If you want to stay within the Apple ecosystem and only need basic stats on completed tasks, you can log your completed reminders (like push-ups or other actions) directly in the Health app.
Here’s how:
Log completed tasks in the Reminders app as usual.
Use a simple Shortcut to pull your Reminders history and automatically log them in Health. You can even adapt and automate it for new completed tasks.
I’ve attached a screenshot of the workflow, feel free to tweak it to fit your needs. It’s not a perfect progress tracker, but if it helps keep you motivated, why not give it a try?
It sounds like you’ve had some success, or at least made some progress, in solving this issue through your own code, is that right? Please keep us posted.

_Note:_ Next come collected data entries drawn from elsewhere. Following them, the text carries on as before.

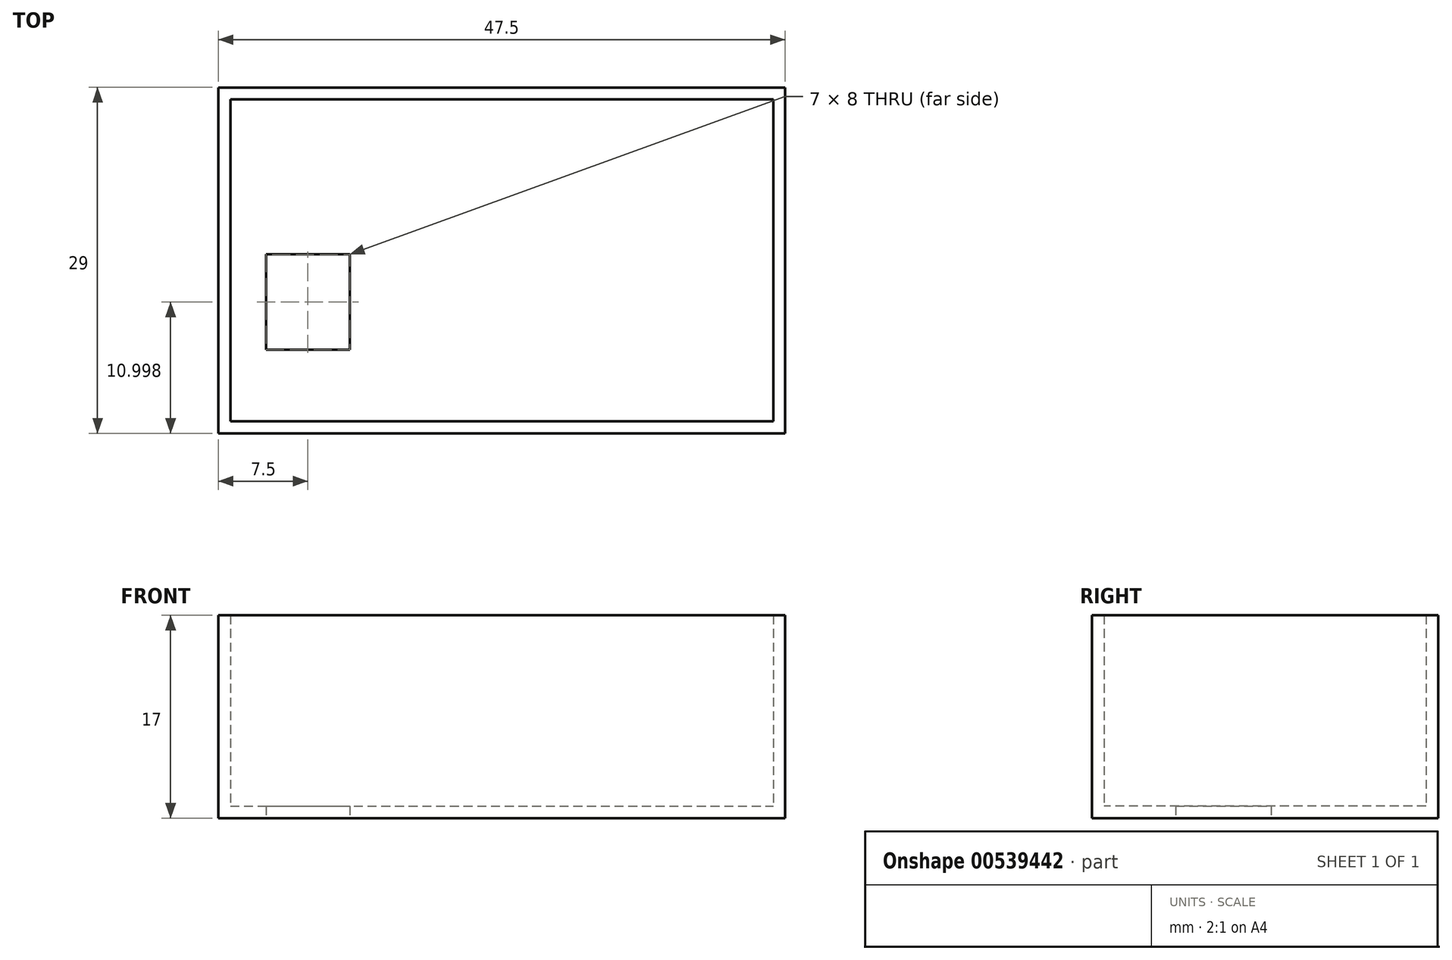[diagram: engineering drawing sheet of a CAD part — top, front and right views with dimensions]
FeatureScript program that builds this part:
annotation { "Feature Type Name" : "Feature", "Feature Type Description" : "" }
export const myFeature = defineFeature(function(context is Context, id is Id, definition is map)
    precondition{}
    {
        {
            var Q0;
            Q0=qCreatedBy(makeId("Top.planeOp"),FACE);
            var sketch = newSketch(context, id + "F0", { "sketchPlane" : qUnion([Q0])});
            skLineSegment(sketch, "E0.bottom", {"start": v(-24.82, 13.7) * mm, "end": v(20.68, 13.7) * mm});
            skLineSegment(sketch, "E0.top", {"start": v(-24.82, -13.3) * mm, "end": v(20.68, -13.3) * mm});
            skLineSegment(sketch, "E0.left", {"start": v(-24.82, 13.7) * mm, "end": v(-24.82, -13.3) * mm});
            skLineSegment(sketch, "E0.right", {"start": v(20.68, 13.7) * mm, "end": v(20.68, -13.3) * mm});
            skLineSegment(sketch, "E1.0", {"start": v(-25.82, 14.7) * mm, "end": v(21.68, 14.7) * mm});
            skLineSegment(sketch, "E1.1", {"start": v(-25.82, 14.7) * mm, "end": v(-25.82, -14.3) * mm});
            skLineSegment(sketch, "E1.2", {"start": v(-25.82, -14.3) * mm, "end": v(21.68, -14.3) * mm});
            skLineSegment(sketch, "E1.3", {"start": v(21.68, 14.7) * mm, "end": v(21.68, -14.3) * mm});
            skSolve(sketch);
        }
        {
            var Q0;
            Q0=makeQuery(id+"F0.imprint","IMPRINT",FACE,{"disambiguationData":[TD([[makeQuery(id+"F0.imprint","IMPRINT",EDGE,{"derivedFrom":sQuery(id+"F0.wireOp",EDGE,"E0.bottom")}),-1.0]])]});
            extrude(context, id + "F1", {"entities" : qUnion([Q0]), "depth" : 1 * mm, "offsetDistance" : 25 * mm});
        }
        {
            var Q0;
            Q0=makeQuery(id+"F0.imprint","IMPRINT",FACE,{"disambiguationData":[TD([[makeQuery(id+"F0.imprint","IMPRINT",EDGE,{"derivedFrom":sQuery(id+"F0.wireOp",EDGE,"E0.bottom")}),1.0]])]});
            extrude(context, id + "F2", {"entities" : qUnion([Q0]), "operationType" : NewBodyOperationType.ADD, "depth" : 17 * mm, "offsetDistance" : 25 * mm});
        }
        {
            var Q0;
            Q0=makeQuery(id+"F0.imprint","IMPRINT",FACE,{"disambiguationData":[TD([[makeQuery(id+"F0.imprint","IMPRINT",EDGE,{"derivedFrom":sQuery(id+"F0.wireOp",EDGE,"E0.bottom")}),-1.0]])]});
            var sketch = newSketch(context, id + "F3", { "sketchPlane" : qUnion([Q0])});
            skLineSegment(sketch, "E2.bottom", {"start": v(-14.82, 0.7) * mm, "end": v(-21.82, 0.7) * mm});
            skLineSegment(sketch, "E2.top", {"start": v(-14.82, -7.3) * mm, "end": v(-21.82, -7.3) * mm});
            skLineSegment(sketch, "E2.left", {"start": v(-14.82, 0.7) * mm, "end": v(-14.82, -7.3) * mm});
            skLineSegment(sketch, "E2.right", {"start": v(-21.82, 0.7) * mm, "end": v(-21.82, -7.3) * mm});
            skSolve(sketch);
        }
        {
            var Q0;
            Q0 = qSketchRegion(id + "F3", true);
            extrude(context, id + "F4", {"entities" : qUnion([Q0]), "operationType" : NewBodyOperationType.REMOVE, "endBound" : BoundingType.THROUGH_ALL, "depth" : 25 * mm, "offsetDistance" : 25 * mm});
        }
    });
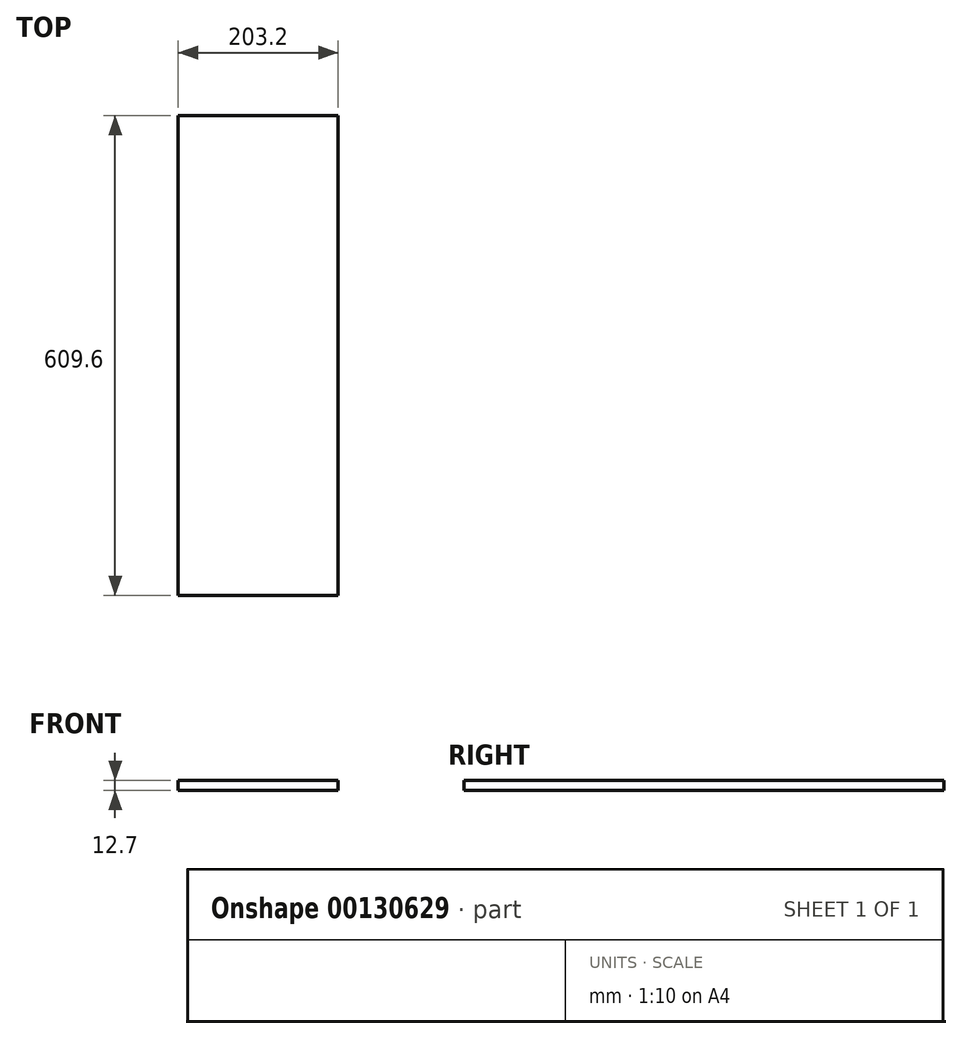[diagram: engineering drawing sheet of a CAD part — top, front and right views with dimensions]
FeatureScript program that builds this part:
annotation { "Feature Type Name" : "Feature", "Feature Type Description" : "" }
export const myFeature = defineFeature(function(context is Context, id is Id, definition is map)
    precondition{}
    {
        {
            var Q0;
            Q0=qCreatedBy(makeId("Top.planeOp"),FACE);
            var sketch = newSketch(context, id + "F0", { "sketchPlane" : qUnion([Q0])});
            skLineSegment(sketch, "E0.bottom", {"start": v(0, 0) * mm, "end": v(203.2, 0) * mm});
            skLineSegment(sketch, "E0.top", {"start": v(0, 609.6) * mm, "end": v(203.2, 609.6) * mm});
            skLineSegment(sketch, "E0.left", {"start": v(0, 0) * mm, "end": v(0, 609.6) * mm});
            skLineSegment(sketch, "E0.right", {"start": v(203.2, 0) * mm, "end": v(203.2, 609.6) * mm});
            skSolve(sketch);
        }
        {
            var Q0;
            Q0=makeQuery(id+"F0.imprint","IMPRINT",FACE,{"disambiguationData":[TD([[makeQuery(id+"F0.imprint","IMPRINT",EDGE,{"derivedFrom":sQuery(id+"F0.wireOp",EDGE,"E0.bottom")}),1.0]])]});
            extrude(context, id + "F1", {"entities" : qUnion([Q0]), "depth" : 12.7 * mm});
        }
    });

Thanks for the kind encouragement! Yes I am quite delighted and surprised to have unlocked two additional levels after posting here and realizing it’s quite easy to pull down data from Reminders as there is an official API.
Level 2: What if we display created reminders as blue squares?
Level 4: Will people want to use this on their phones as well?
I don’t really feel strongly about it and haven’t explored this yet.
Purely vibe coded (sorry for those against it), I truly didn’t read the code, just given it general high level instructions and being the human in the loop when compiling and adjusting the UI.
Again, the intention was to scratch my own itch, but if people here are interested, I can read the code a bit closer and ship this eventually.